Trigger. A topic, word, phrase, item, picture, smell, taste or song that can create an emotional response in someone or cause them to relive an experience. Traumatic or otherwise.
We all have them.
Something that triggers a response in our brains to remember a corresponding memory. Sometimes these memories are positive, rewarding memories. Other times they are negative, sinister memories.
Some of these triggers may be weird. But that is the thing about triggers – you do not get to choose which ones affect you, or how they affect you. You cannot control the triggers, but sometimes the triggers can seem to control you.
I have good triggers. They are my ‘happy’ triggers. They make me feel warm and fuzzy. Loved.
My wedding song does this. I hear it on the radio. It might sometimes cause me to cry, but in a good way. I remember one of the happiest moments in my life. I drift back to the moment I was dancing with my husband. Our first dance as a married couple, with a shared last name.
I cut sandwiches and toast from top left corner to bottom right corner creating two ‘triangle like’ pieces. Sometimes without even thinking I cut my bread into squares. My Dad used to to this. These are the times I know he is with me, watching over me, protecting me. It always seems to happen on a particularly bad day. As if he is trying to remind me that I am not alone.
Then there are the other triggers, the ones that cause a negative response.
I have triggers that bring up very painful memories for me. They cause me to shake, sweat, feel nauseous, and have even caused me to cry. They make my skin crawl and my spine tingle.
Cabbage Patch dolls are one of my bad triggers. If I see them, even in a picture I literally shudder. I feel sick to my stomach, I start to shake, and my heart begins to beat faster.

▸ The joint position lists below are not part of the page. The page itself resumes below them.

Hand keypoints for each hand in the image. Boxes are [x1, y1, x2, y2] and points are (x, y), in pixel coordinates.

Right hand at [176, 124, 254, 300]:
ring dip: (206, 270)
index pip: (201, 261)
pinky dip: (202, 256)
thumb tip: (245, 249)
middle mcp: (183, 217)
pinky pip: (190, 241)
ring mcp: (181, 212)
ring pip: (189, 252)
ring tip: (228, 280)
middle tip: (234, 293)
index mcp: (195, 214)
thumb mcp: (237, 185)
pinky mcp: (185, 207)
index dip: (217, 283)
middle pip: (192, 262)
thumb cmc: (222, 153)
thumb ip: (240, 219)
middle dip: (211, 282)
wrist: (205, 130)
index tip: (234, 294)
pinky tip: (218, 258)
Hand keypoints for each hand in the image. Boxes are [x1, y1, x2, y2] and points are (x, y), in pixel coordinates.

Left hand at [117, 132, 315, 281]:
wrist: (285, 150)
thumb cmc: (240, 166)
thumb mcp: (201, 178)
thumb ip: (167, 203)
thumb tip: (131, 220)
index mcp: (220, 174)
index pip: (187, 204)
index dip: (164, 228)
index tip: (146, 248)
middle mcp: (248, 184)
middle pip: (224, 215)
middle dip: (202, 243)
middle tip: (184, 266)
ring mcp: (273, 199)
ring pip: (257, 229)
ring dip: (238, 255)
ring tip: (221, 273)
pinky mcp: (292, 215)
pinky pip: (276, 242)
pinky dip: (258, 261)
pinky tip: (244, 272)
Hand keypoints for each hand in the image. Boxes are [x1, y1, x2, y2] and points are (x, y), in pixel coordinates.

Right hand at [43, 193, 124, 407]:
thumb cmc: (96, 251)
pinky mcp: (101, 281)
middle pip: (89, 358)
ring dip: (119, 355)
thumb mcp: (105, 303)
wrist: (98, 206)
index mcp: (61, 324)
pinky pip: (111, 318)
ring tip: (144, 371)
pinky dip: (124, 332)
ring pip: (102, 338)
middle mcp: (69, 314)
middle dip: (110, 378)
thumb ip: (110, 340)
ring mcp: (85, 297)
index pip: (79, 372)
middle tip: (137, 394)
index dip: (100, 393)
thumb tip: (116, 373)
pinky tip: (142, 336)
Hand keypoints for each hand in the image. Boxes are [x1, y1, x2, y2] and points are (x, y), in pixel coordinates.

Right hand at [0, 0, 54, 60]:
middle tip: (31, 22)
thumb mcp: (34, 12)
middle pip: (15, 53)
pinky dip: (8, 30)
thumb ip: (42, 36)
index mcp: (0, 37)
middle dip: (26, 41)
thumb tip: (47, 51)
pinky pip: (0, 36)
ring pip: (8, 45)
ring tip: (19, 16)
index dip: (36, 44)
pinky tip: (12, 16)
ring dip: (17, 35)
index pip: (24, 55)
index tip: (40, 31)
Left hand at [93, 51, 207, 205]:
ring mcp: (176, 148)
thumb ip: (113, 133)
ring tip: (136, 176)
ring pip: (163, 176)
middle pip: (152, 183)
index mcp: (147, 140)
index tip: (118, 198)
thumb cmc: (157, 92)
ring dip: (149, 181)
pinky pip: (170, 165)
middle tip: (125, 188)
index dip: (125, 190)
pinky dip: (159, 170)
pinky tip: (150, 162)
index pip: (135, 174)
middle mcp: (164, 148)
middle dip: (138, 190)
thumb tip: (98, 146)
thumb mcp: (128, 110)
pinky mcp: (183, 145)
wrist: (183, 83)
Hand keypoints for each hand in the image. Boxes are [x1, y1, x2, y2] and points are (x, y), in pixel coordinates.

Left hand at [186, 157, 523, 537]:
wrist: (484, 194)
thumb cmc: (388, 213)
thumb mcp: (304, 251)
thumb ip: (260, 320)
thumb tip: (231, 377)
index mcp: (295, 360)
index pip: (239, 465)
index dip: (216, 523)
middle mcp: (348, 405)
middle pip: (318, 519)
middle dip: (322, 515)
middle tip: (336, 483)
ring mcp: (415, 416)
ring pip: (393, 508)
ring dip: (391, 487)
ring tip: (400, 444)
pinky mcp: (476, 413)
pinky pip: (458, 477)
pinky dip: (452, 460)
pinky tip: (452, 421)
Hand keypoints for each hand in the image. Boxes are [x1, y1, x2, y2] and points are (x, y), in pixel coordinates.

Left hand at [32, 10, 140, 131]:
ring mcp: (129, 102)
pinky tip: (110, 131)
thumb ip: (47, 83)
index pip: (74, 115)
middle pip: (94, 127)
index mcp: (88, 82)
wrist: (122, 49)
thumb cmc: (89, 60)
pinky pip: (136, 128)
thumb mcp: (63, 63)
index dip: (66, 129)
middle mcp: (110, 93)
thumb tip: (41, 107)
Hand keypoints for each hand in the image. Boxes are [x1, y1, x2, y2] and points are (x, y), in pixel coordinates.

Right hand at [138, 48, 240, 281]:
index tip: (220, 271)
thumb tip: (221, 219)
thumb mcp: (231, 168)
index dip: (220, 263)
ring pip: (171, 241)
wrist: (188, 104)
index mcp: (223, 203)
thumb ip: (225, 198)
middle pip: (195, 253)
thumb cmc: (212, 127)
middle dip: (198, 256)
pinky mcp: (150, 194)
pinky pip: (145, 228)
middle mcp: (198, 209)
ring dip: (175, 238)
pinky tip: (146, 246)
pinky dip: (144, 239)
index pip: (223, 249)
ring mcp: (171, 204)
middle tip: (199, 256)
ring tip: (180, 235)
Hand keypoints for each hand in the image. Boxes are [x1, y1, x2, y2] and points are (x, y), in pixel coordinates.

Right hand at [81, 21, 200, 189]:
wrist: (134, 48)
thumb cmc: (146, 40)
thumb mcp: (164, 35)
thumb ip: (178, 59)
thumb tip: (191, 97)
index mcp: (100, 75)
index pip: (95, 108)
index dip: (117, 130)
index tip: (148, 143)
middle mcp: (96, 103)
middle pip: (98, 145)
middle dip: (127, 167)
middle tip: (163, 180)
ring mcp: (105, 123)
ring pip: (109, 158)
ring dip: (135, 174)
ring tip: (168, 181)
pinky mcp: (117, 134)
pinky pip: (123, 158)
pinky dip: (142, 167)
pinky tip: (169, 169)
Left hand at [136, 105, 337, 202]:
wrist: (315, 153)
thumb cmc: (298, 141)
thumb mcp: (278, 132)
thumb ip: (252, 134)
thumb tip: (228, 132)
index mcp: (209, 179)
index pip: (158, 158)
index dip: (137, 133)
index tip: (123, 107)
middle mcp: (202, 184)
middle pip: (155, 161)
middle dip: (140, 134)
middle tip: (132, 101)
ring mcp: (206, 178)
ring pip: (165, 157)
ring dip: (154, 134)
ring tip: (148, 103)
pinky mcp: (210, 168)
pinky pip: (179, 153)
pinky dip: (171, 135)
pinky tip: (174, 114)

The anxiety begins and my mind travels back to a memory stuck in time, like some black and white slide that someone stuck on repeat in the projector. I have tried to over come this, but I get the same emotional and physical response every time.
I have an extremely hard time when something in my own home triggers me. It makes me feel like I have no control in my personal space.
My suppose to be safe place. No longer safe. Instead, invaded by thoughts, memories and flashbacks of something my brain has long since tried to forget.
I have this one song that does this for me. I have the same trigger response as the Cabbage Patch dolls. Its one of those stupid one-hit-wonders. Sometimes I will be watching television and I hear it come on. It still makes my heart squeeze with anxiety, beating faster. Worry lines creasing my brow, tingles up my spine and skin crawling.
I hate that I let these little insignificant items become such a big significant, controlling part of my life. It bothers me that after all these years my body still continues to have a negative emotional and physical response to these triggers. A response that I have absolutely no control over.
I have other triggers, some good – some bad. The good triggers, I cherish. A warm, happy memory flooding my heart and memory. But the bad – they make me want to scream “Why can’t you just leave me alone. I was doing fine before you flooded my mind.”